The “payments system” refers to a structure that enables consumers, businesses and organisations to transfer funds from an account at a financial institution (like a bank for example) to one another. The payments system includes “payment instruments”: cash, cheques and electronic funds transfers – the mediums used by customers to make payments. This also includes unseen arrangements that ensure funds move from accounts at one financial institution to another. “Electronic payments” include Credit and Debit Cards, BPAY, Internet and Phone Banking as opposed to “paper-based methods” such as Cash and Cheque.
First let’s look at what leverage actually is. Described by Archimedes over 2,300 years ago levers underpin the growth of civilisation, everything from building the pyramids to the Sydney Harbour Bridge have been achieved through one of the most simple mechanisms ever invented. All that is required is a platform and a hinge and the lever is able to amplify input and create a significantly greater output. In modern times, the place where the real growth is delivered is online in real time. Marketing is about growth. Specifically, revenue growth. The companies that are winning have embraced payments as the newest growth platform, capable of delivering transactions at a greater speed than ever before. For example, the University of Sydney has recently announced that it has developed a new Blockchain-based system that can perform more than 440,000 transactions per second. (Australian FinTech)
Marketing is the process of creating customers which in turn results in revenue. Online payments is a growth lever utilised by marketers that generates growth in the following way:
Step 1: Creation: increase the number of customers
Step 2: Retention and growth: increase the value of transactions per customer
Step 3: Optimisation: reduce the cost per transaction
How electronic payments delivers growth
As we have seen even prior to the turn of the millennium, but growing sharply in the past 10 years, non-cash payments is growing significantly.
As mentioned earlier, the first part of leverage comes from the creation of a platform. As defined above, with relation to online payments, that platform consists of the most popular payment methods in use by customers today – Credit, Debit, BPAY and Internet and Phone Banking. This platform will continue to grow not only in size but also in breadth of options with contactless and mobile payments being the next frontier.

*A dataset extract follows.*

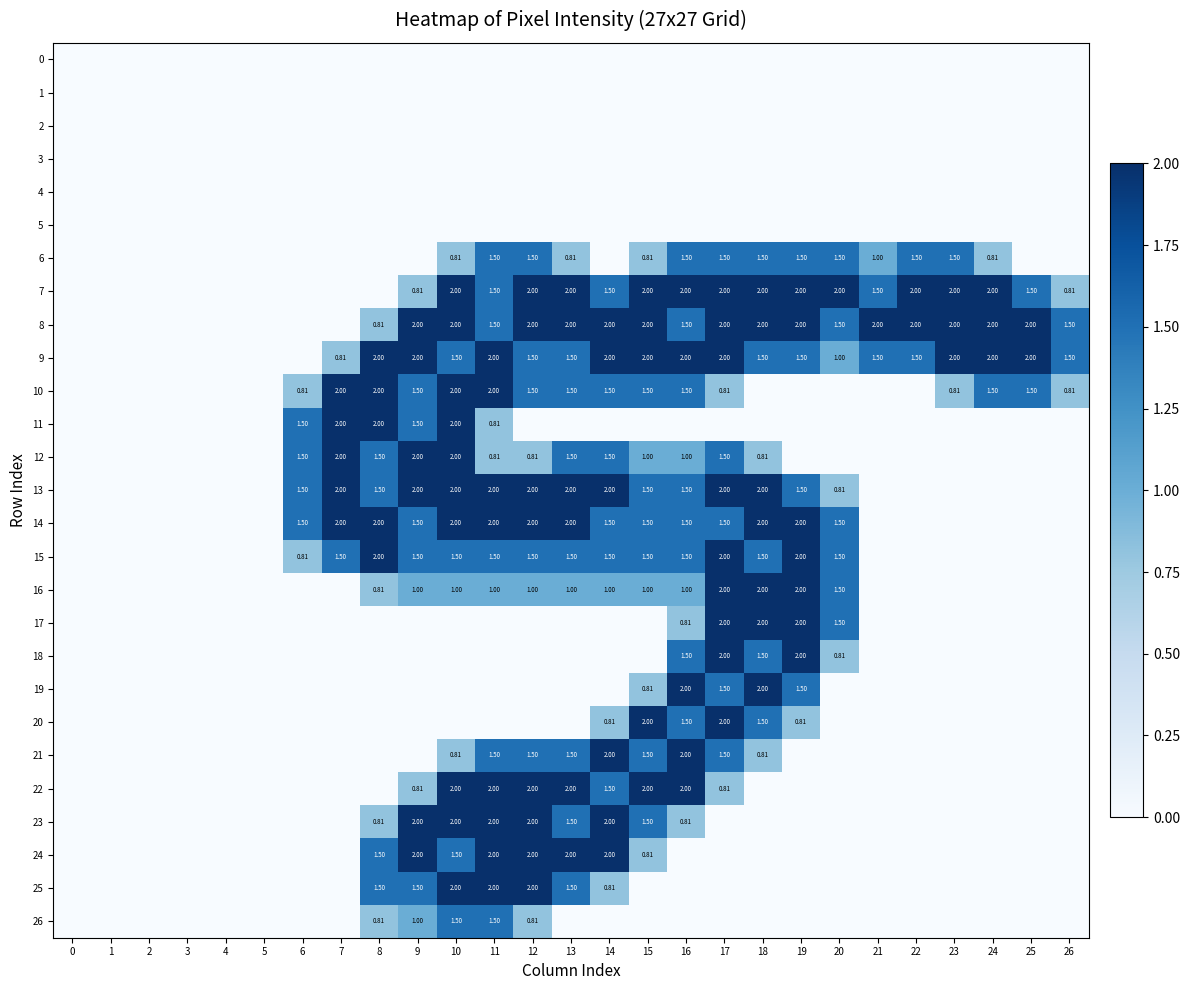

How many categories are shown in the chart?

27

Step 1: Creation: increase the number of customers
The development of the platform leads to the first step for growth leverage: increase the number of customers.
A survey completed by the RBA in 2016 demonstrated “Australian consumers are continuing to switch to electronic payment methods in preference to paper-based methods – cash and cheques – for their transactions. Credit and debit cards combined were the most frequently used means of payment in the 2016 survey, overtaking cash (Table 1).”

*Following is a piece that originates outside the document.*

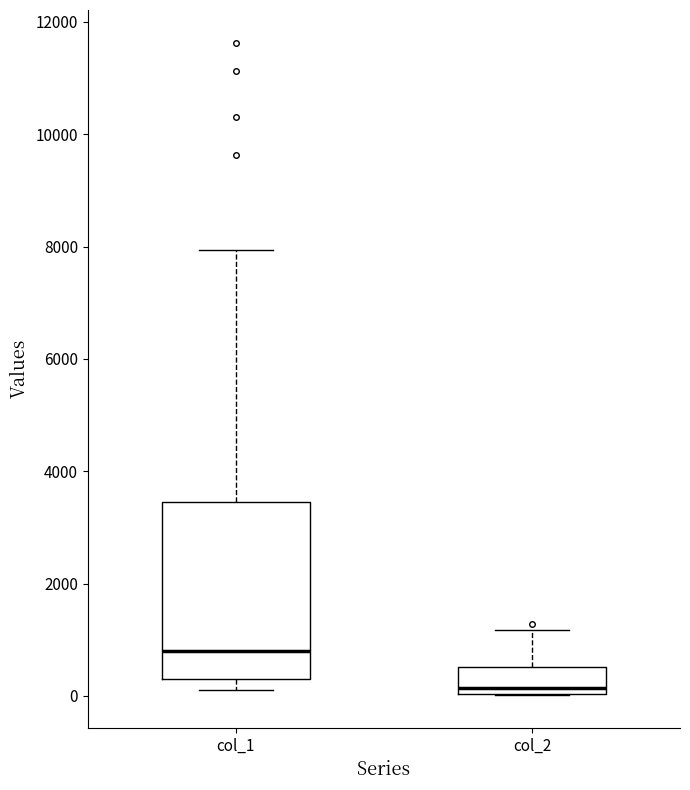

Where does the upper whisker of the box for col_2 end on the y-axis? The values are not printed on the chart, so give them approximately, as read against the axis.

1200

Step 2. Retention and growth: increase the value of transactions per customer
The continued decline in the transactional use of cash has been driven largely by the rise in the share of card payments. “Between 2013 and 2016, the share of payments (by number) made using credit and debit cards increased by 9 percentage points to 52 per cent.”(RBA)

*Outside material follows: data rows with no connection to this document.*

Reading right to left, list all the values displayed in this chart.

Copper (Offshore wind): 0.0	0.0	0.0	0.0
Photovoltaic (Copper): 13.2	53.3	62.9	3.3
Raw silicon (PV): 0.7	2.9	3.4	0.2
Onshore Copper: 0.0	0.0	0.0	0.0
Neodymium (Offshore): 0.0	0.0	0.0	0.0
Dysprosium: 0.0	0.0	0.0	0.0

One of the biggest challenges for businesses is increasing the bottomline. This brings us to the hinge in the payments growth lever. There are two main ways to increase output from customers once there is an established relationship. The first is to increase the value of the transactions and the second is to increase the frequency of the transactions per customer.
CBA notes that growth in value of transactions has increased 14% for online transactions since 2015 with the median purchase price of an online transaction up to 42% (2015-2016) from 37% (2014-2015). (CBA)
Step 3. Optimisation: reduce the cost per transaction
Finally, electronic payments delivers unbeatable cost savings when compared to the paper-based alternatives of cash and cheques. For example, a report by the RBA found that:
“Cash, eftpos and contactless MasterCard & Visa debit transactions have broadly similar resource costs for transactions of under $20. Above $20, eftpos is the lowest-cost payment method. At the average transaction size for each instrument, MasterCard & Visa debit card payments are 3 more resource intensive than eftpos, while credit card transactions are the most resource-intensive card payment method even when excluding the costs of credit and rewards. Of all methods considered in the study, direct debit remains the lowest cost, while cheques remain the most expensive.”
Due to the high growth and availability of customers, high value of transactions and a wide range of low cost payment methods, electronic payments is a key growth lever for Australian businesses. This is underpinned by a governing and regulatory body that is principled in providing a cost-effective and efficient payment system for businesses, consumers and the public sector, which has led to the high adoption rates for Credit Cards, Debit Cards, Eftpos, BPAY and Direct Debit.
Over time these advantages that electronic payments already provides will continue to be augmented with the broadening of the platform through contactless, mobile and in time the New Payments Platform.
When it comes to delivering increased return on investment, electronic payments is the key to creating, retaining and optimising business growth.